Compensation: The Thing That Kills More Searches Than Anything Else
Mid-level data engineers — three to five years of real experience — are typically going to cost you somewhere north of $110,000 in most US markets. Senior engineers with broader experience or specialised skills push well above that. Staff and principal-level people at larger companies can be significantly higher.
If those numbers feel like a lot, I understand. But here’s the reality: trying to hire at significantly below market doesn’t save you money. It wastes your time. You’ll spend eight weeks on a search, get to offer stage, and watch the candidate accept something else for $25,000 more. You’ll do that two or three times before you either raise the budget or hire someone who isn’t quite right. The months you lost have a real cost too.
Know your range before you start. Be honest about it early in the process — not necessarily in the first five minutes, but before the technical round. A candidate who goes through four interviews only to get an offer that was never going to work is going to be annoyed, and annoyed candidates talk to other candidates.
Speed Matters More Than Most Companies Realize
Here’s a dynamic that plays out constantly in this market: a company finds a strong candidate, does a good first round, then takes ten days to schedule the technical interview because the hiring manager is travelling.
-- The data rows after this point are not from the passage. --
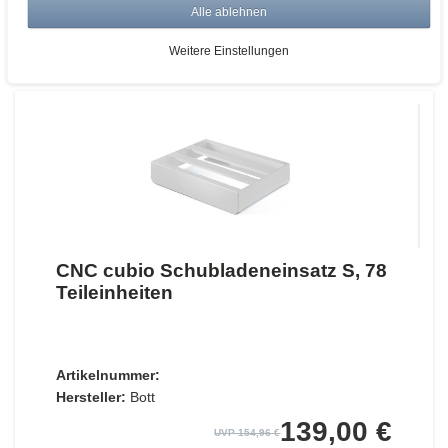
Alle ablehnen
ZUM WARENKORB
Weitere Einstellungen
CNC cubio Schubladeneinsatz S, 78
Teileinheiten
Artikelnummer:
Hersteller:
Bott
139,00 €
UVP 154,96 €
By the time they get back to the candidate, there’s an offer already on the table from somewhere else.
Data engineers in high demand — which is most of the good ones — move through multiple processes simultaneously. They’re not waiting for you specifically. If you go dark for a week between rounds, you’re signaling that this isn’t a priority. That’s fine if it’s not, but be honest with yourself about the cost.
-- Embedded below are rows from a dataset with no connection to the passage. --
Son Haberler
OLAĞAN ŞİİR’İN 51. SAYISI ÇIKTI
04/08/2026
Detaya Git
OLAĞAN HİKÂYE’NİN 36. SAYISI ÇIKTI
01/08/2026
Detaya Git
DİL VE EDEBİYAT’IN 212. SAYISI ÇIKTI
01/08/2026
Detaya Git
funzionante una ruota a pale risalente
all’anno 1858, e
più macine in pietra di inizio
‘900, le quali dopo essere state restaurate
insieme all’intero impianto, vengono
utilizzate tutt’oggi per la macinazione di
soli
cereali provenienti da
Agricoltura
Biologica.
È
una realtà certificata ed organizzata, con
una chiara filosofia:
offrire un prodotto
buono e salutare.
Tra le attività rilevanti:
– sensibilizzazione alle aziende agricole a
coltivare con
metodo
Get your decision-making aligned before the search starts. Know who needs to be involved at each stage. Build in calendar time for interviews before you need it. And when you decide someone is the right hire — make the offer. Don’t sit on it for a week running internal approvals. That’s how you lose good people you’ve already invested in finding.
A Note on Staffing and Recruiting Partners
If you’re a company that doesn’t have a strong engineering brand, or you’re hiring in a tight market, or you just need someone faster than an internal search can typically deliver — working with a staffing firm that genuinely specializes in data and tech roles is worth considering.
The key word is genuinely. A lot of agencies claim to specialize in tech but are really generalists who’ll place anyone anywhere. They don’t have the networks or the technical knowledge to evaluate candidates properly. What you want is a partner who can tell the difference between a solid senior data engineer and someone who’s padded their resume, because by the time a resume gets to you, that’s already been sorted.
Ask them about their screening process. Ask for client references. Ask what happens if a placed candidate doesn’t work out. A good partner stands behind their placements and has a process for making it right if something goes sideways.
The Honest Summary
None of this is complicated but it requires actually doing it, not just knowing it. Be specific about the role. Reach out proactively instead of waiting. Write a job description that sells, not just describes. Run a technical interview that tests real skills. Pay what the market requires. And move fast when you find someone good.
Companies that do those things consistently hire well. Companies that don’t, don’t. That’s really the whole thing.